Das Europaparlament dürfte kommende Woche ein starkes politisches Signal an die Türkei und an die EU-Staaten senden. Wegen der Verschlechterung der Grundrechte in der Türkei zeichnet sich eine Empfehlung der EU-Abgeordneten für ein Aussetzen der EU-Beitrittsgespräche mit Ankara ab. Die Haltung des EU-Parlaments ist für die Staaten nicht bindend, es wäre aber dennoch ein deutliches Zeichen.

Auf eine Resolution des EU-Parlaments zur Lage in der Türkei haben die Sozialdemokraten und die Liberalen gedrängt. Manfred Weber, der Chef der größten politischen Gruppierung im EU-Parlament, der christdemokratischen Europäischen Volkspartei (EVP), hat bereits am Mittwoch ein Aussetzen der seit 2005 laufenden EU-Beitrittsgespräche mit der Türkei verlangt.

"Wir fordern nicht den Stopp der Gespräche. Wir fordern eine Aussetzung. Wir brauchen mehr Zeit. Die Türkei braucht mehr Zeit, um die Situation zu klären", sagte Weber.

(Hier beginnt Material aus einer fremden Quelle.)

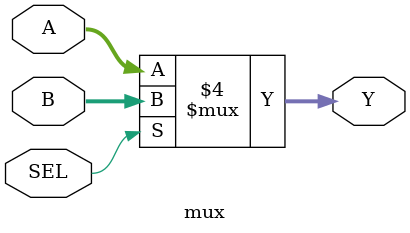
<source format=sv>
`timescale 1ns / 1ps


module mux(
  input [31:0] A,B,
  input SEL,
  output reg[31:0] Y);
  
  always @ (A or B or SEL)
    begin 
      if (SEL == 0)
        Y = A;
      else
        Y = B;
    end
endmodule


</source>
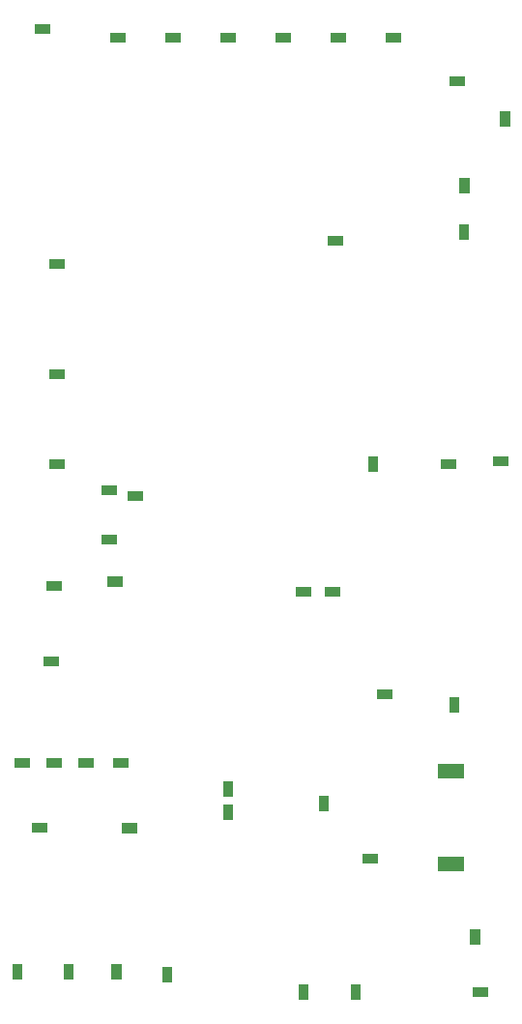
<source format=gbr>
%TF.GenerationSoftware,Altium Limited,Altium Designer,24.10.1 (45)*%
G04 Layer_Color=16711935*
%FSLAX25Y25*%
%MOIN*%
%TF.SameCoordinates,405BA738-95C1-4717-9A2A-605BB7F835F8*%
%TF.FilePolarity,Positive*%
%TF.FileFunction,Keep-out,Top*%
%TF.Part,Single*%
G01*
G75*
G36*
X135650Y468250D02*
X130350D01*
Y471750D01*
X135650D01*
Y468250D01*
D02*
G37*
G36*
X256650Y465250D02*
X251350D01*
Y468750D01*
X256650D01*
Y465250D01*
D02*
G37*
G36*
X237650D02*
X232350D01*
Y468750D01*
X237650D01*
Y465250D01*
D02*
G37*
G36*
X218650D02*
X213350D01*
Y468750D01*
X218650D01*
Y465250D01*
D02*
G37*
G36*
X199650D02*
X194350D01*
Y468750D01*
X199650D01*
Y465250D01*
D02*
G37*
G36*
X180650D02*
X175350D01*
Y468750D01*
X180650D01*
Y465250D01*
D02*
G37*
G36*
X161650D02*
X156350D01*
Y468750D01*
X161650D01*
Y465250D01*
D02*
G37*
G36*
X278650Y450250D02*
X273350D01*
Y453750D01*
X278650D01*
Y450250D01*
D02*
G37*
G36*
X294300Y436350D02*
X290800D01*
Y441650D01*
X294300D01*
Y436350D01*
D02*
G37*
G36*
X280300Y413350D02*
X276800D01*
Y418650D01*
X280300D01*
Y413350D01*
D02*
G37*
G36*
X280200Y397350D02*
X276700D01*
Y402650D01*
X280200D01*
Y397350D01*
D02*
G37*
G36*
X236650Y395250D02*
X231350D01*
Y398750D01*
X236650D01*
Y395250D01*
D02*
G37*
G36*
X140650Y387250D02*
X135350D01*
Y390750D01*
X140650D01*
Y387250D01*
D02*
G37*
G36*
Y349250D02*
X135350D01*
Y352750D01*
X140650D01*
Y349250D01*
D02*
G37*
G36*
X293650Y319250D02*
X288350D01*
Y322750D01*
X293650D01*
Y319250D01*
D02*
G37*
G36*
X275650Y318250D02*
X270350D01*
Y321750D01*
X275650D01*
Y318250D01*
D02*
G37*
G36*
X140650D02*
X135350D01*
Y321750D01*
X140650D01*
Y318250D01*
D02*
G37*
G36*
X248750Y317350D02*
X245250D01*
Y322650D01*
X248750D01*
Y317350D01*
D02*
G37*
G36*
X158650Y309250D02*
X153350D01*
Y312750D01*
X158650D01*
Y309250D01*
D02*
G37*
G36*
X167650Y307250D02*
X162350D01*
Y310750D01*
X167650D01*
Y307250D01*
D02*
G37*
G36*
X158650Y292250D02*
X153350D01*
Y295750D01*
X158650D01*
Y292250D01*
D02*
G37*
G36*
X160650Y277700D02*
X155350D01*
Y281200D01*
X160650D01*
Y277700D01*
D02*
G37*
G36*
X139650Y276250D02*
X134350D01*
Y279750D01*
X139650D01*
Y276250D01*
D02*
G37*
G36*
X235650Y274250D02*
X230350D01*
Y277750D01*
X235650D01*
Y274250D01*
D02*
G37*
G36*
X225650D02*
X220350D01*
Y277750D01*
X225650D01*
Y274250D01*
D02*
G37*
G36*
X138650Y250250D02*
X133350D01*
Y253750D01*
X138650D01*
Y250250D01*
D02*
G37*
G36*
X253650Y238800D02*
X248350D01*
Y242300D01*
X253650D01*
Y238800D01*
D02*
G37*
G36*
X276750Y234350D02*
X273250D01*
Y239650D01*
X276750D01*
Y234350D01*
D02*
G37*
G36*
X162650Y215250D02*
X157350D01*
Y218750D01*
X162650D01*
Y215250D01*
D02*
G37*
G36*
X150650D02*
X145350D01*
Y218750D01*
X150650D01*
Y215250D01*
D02*
G37*
G36*
X139650D02*
X134350D01*
Y218750D01*
X139650D01*
Y215250D01*
D02*
G37*
G36*
X128650D02*
X123350D01*
Y218750D01*
X128650D01*
Y215250D01*
D02*
G37*
G36*
X278550Y211450D02*
X269450D01*
Y216550D01*
X278550D01*
Y211450D01*
D02*
G37*
G36*
X198750Y205350D02*
X195250D01*
Y210650D01*
X198750D01*
Y205350D01*
D02*
G37*
G36*
X231750Y200350D02*
X228250D01*
Y205650D01*
X231750D01*
Y200350D01*
D02*
G37*
G36*
X198750Y197350D02*
X195250D01*
Y202650D01*
X198750D01*
Y197350D01*
D02*
G37*
G36*
X134650Y192800D02*
X129350D01*
Y196300D01*
X134650D01*
Y192800D01*
D02*
G37*
G36*
X165650Y192700D02*
X160350D01*
Y196200D01*
X165650D01*
Y192700D01*
D02*
G37*
G36*
X248650Y182250D02*
X243350D01*
Y185750D01*
X248650D01*
Y182250D01*
D02*
G37*
G36*
X278550Y179450D02*
X269450D01*
Y184550D01*
X278550D01*
Y179450D01*
D02*
G37*
G36*
X284000Y154350D02*
X280500D01*
Y159650D01*
X284000D01*
Y154350D01*
D02*
G37*
G36*
X160300Y142350D02*
X156800D01*
Y147650D01*
X160300D01*
Y142350D01*
D02*
G37*
G36*
X143750D02*
X140250D01*
Y147650D01*
X143750D01*
Y142350D01*
D02*
G37*
G36*
X126200D02*
X122700D01*
Y147650D01*
X126200D01*
Y142350D01*
D02*
G37*
G36*
X177750Y141350D02*
X174250D01*
Y146650D01*
X177750D01*
Y141350D01*
D02*
G37*
G36*
X286650Y136250D02*
X281350D01*
Y139750D01*
X286650D01*
Y136250D01*
D02*
G37*
G36*
X242750Y135350D02*
X239250D01*
Y140650D01*
X242750D01*
Y135350D01*
D02*
G37*
G36*
X224750D02*
X221250D01*
Y140650D01*
X224750D01*
Y135350D01*
D02*
G37*
%TF.MD5,a9b2fde017c647885cffeaa48405b96a*%
M02*

</source>
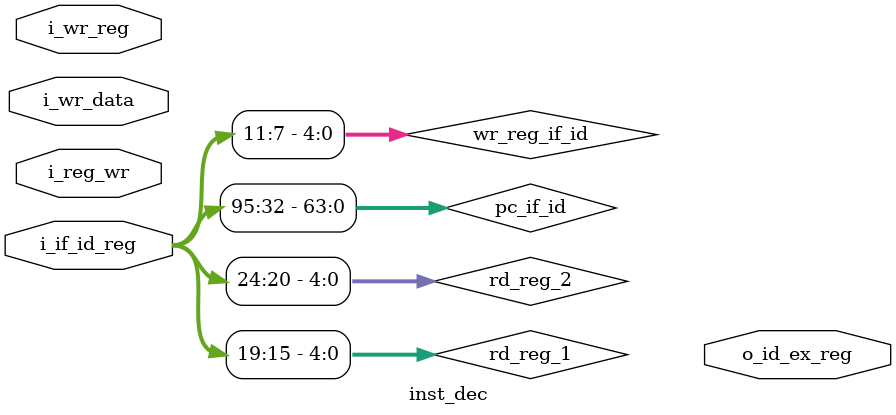
<source format=v>
`include "../MEM/memory.v"
`include "../MEM/register_file.v"

`include "../COMB_BOX/imm_generator.v"

`define WORD_SIZE 32

`define REG_RD_1_INIT 15
`define REG_RD_2_INIT 20
`define REG_RD_SIZE 5

`define REG_WR_INIT 7
`define REG_WR_SIZE 5

`define RD_DATA_SIZE `WORD_SIZE
`define IMM_GEN_SIZE 2*`WORD_SIZE

`define PC_SIZE 2*`WORD_SIZE
`define INS_MEM_SIZE `WORD_SIZE

module inst_dec (
    input       [`PC_SIZE+`RD_DATA_SIZE+`RD_DATA_SIZE+`IMM_GEN_SIZE+`REG_WR_SIZE-1:0]   i_if_id_reg,
    input       [`REG_WR_SIZE-1:0]                                                      i_wr_reg,
    input       [`WORD_SIZE-1:0]                                                        i_wr_data,
    input                                                                               i_reg_wr,
    output reg  [`PC_SIZE+`RD_DATA_SIZE+`RD_DATA_SIZE+`IMM_GEN_SIZE+`REG_WR_SIZE-1:0]   o_id_ex_reg
);

    // Cables de entrada
    wire [`REG_RD_SIZE-1:0] rd_reg_1;
    wire [`REG_RD_SIZE-1:0] rd_reg_2;
    // Cables de salida
    wire [`PC_SIZE-1:0] pc_if_id;           //  [195:133]
    wire [`RD_DATA_SIZE-1:0] rd_data_1;     //  [132:101]
    wire [`RD_DATA_SIZE-1:0] rd_data_2;     //  [100:69]
    wire [`PC_SIZE-1:0] imm_bus;            //  [68:5]
    wire [`REG_WR_SIZE-1:0] wr_reg_if_id;   //  [4:0]

    assign rd_reg_1 = i_if_id_reg[19:15];
    assign rd_reg_2 = i_if_id_reg[24:20];
//    assign rd_reg_1 = i_if_id_reg[`REG_RD_1_INIT+`REG_RD_SIZE-1:`REG_RD_1_INIT];
//    assign rd_reg_2 = i_if_id_reg[`REG_RD_2_INIT+`REG_RD_SIZE-1:`REG_RD_2_INIT];
    
    reg_file #(
        ) register_file (
//    .i_rd_reg_1( i_if_id_reg[`REG_RD_1_INIT+`REG_RD_SIZE-1:`REG_RD_1_INIT] ),
//    .i_rd_reg_2( i_if_id_reg[`REG_RD_2_INIT+`REG_RD_SIZE-1:`REG_RD_2_INIT] ),
    .i_rd_reg_1(rd_reg_1),
    .i_rd_reg_2(rd_reg_2),
    .i_wr_reg(i_wr_reg),        // Esto es realimentacion de un pipe en WRITE_BACK
    .i_wr_data(i_wr_data),      // Aca va la salida del MUX de WRITE_BACK
    .i_reg_wr(i_reg_wr),        // Esto lo maneja el block de CONTROL
    .i_clk(i_clk),
    .i_rst(i_rst),
    .o_rd_data_1(rd_data_1),
    .o_rd_data_2(rd_data_2)      
    );
    
    imm_gen #(
        ) imm_generator (
        .i_inst(i_if_id_reg[`INS_MEM_SIZE-1:0]),
        .o_imm_gen(imm_bus)
    );
    
    assign pc_if_id = i_if_id_reg[95:32];
    assign wr_reg_if_id = i_if_id_reg[11:7];
    
    always @(posedge i_clk or negedge i_rst) begin
        if (!i_rst) begin
            id_ex_reg = { (`PC_SIZE+`RD_DATA_SIZE+`RD_DATA_SIZE+`IMM_GEN_SIZE+`REG_WR_SIZE){1'b0} };
        end
        else begin
//            id_ex_reg = {i_if_id_reg[(`PC_SIZE+`INS_MEM_SIZE)-1:`INS_MEM_SIZE], rd_data_1, rd_data_2, imm_bus, i_if_id_reg[`INS_MEM_SIZE-21:7]};
            id_ex_reg = {pc_if_id, rd_data_1, rd_data_2, imm_bus, wr_reg_if_id};
        end 
    end

endmodule
</source>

Aus der EVP-Fraktion hieß es, ein Votum des EU-Parlaments für eine Unterbrechung der EU-Beitrittsverhandlungen sei "wahrscheinlich".

Auch die zweitgrößte Fraktion, die Sozialdemokraten, wollen die Gespräche einfrieren. In einem internen Positionspapier ist die Rede von einem "Wendepunkt in den Beziehungen mit Ankara".

"Türen bleiben offen"

"Es gibt keine Alternative zu diesen schwerwiegenden Schritten, solange die türkische Regierung die Demokratie und die Rechtstaatlichkeit weiter vernachlässigen und untergraben. Der Dialog mit Ankara muss und wird aufrecht bleiben,   Erdogan muss verstehen, dass Rechtstaatlichkeit, Demokratie, Pressefreiheit und Minderheitenrechte für ein Kandidatenland unangreifbare Säulen in der Türkei sind", heißt es in dem Positionspapier. "Die Türen für die Türkei und für die Menschen in der Türkei bleiben offen, aber jene für die Beitrittsgespräche sollte es bis auf weiteres nicht sein."

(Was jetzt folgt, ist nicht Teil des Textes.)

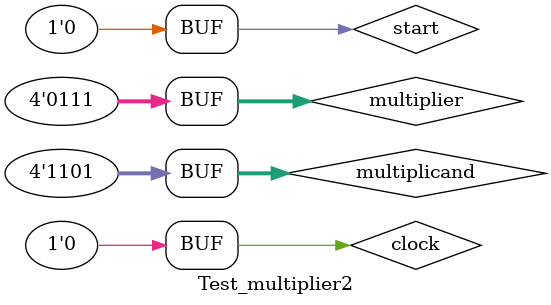
<source format=v>
`timescale 1ns / 1ps


module Test_multiplier2;

	// Inputs
	wire [7:0] product;
	reg [3:0] multiplicand;
	reg [3:0] multiplier;
	reg clock;
	reg start;
	wire busy;

	// Instantiate the Unit Under Test (UUT)
	Booth_Multiplier_II uut (
		.product(product), 
		.multiplicand(multiplicand), 
		.multiplier(multiplier), 
		.clock(clock), 
		.start(start), 
		.busy(busy)
	);

	initial begin
		// Initialize Inputs
		
		multiplicand = -3;
		multiplier = 7;
		clock = 0;
		start = 0;
		

		// Wait 100 ns for global reset to finish
		#100;
        
		// Add stimulus here

	end
      
endmodule


</source>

Die Verhandlungen der EU-Parlamentsfraktionen über den Text der Türkei-Resolution sollen am Montag oder Dienstag in Straßburg stattfinden. Die Debatte ist Dienstagnachmittag vorgesehen, über den Text soll dann am Donnerstag abgestimmt werden.

Abbruch ginge nur einstimmig

Ein Abbruch der EU-Beitrittsverhandlungen mit der Türkei wäre nur mit einstimmigem Beschluss der EU-Staaten möglich. Vom völligen Abbruch der Gespräche ist eine Suspendierung, das heißt ein Aussetzen oder Einfrieren, der Beitrittsverhandlungen für einen bestimmten Zeitraum zu unterscheiden. Diese kann laut dem Verhandlungsmandat mit einer Mehrheit der EU-Staaten entschieden werden.

Die Suspendierung der EU-Beitrittsgespräche mit der Türkei ist konkret in Artikel 5 des Verhandlungsmandats von 2005 geregelt. Dieser sieht vor, dass die EU die Gespräche mit Ankara bei schwerwiegenden und anhaltenden Demokratie- und Grundrechtsverletzungen mit qualifizierter Mehrheit aussetzen kann.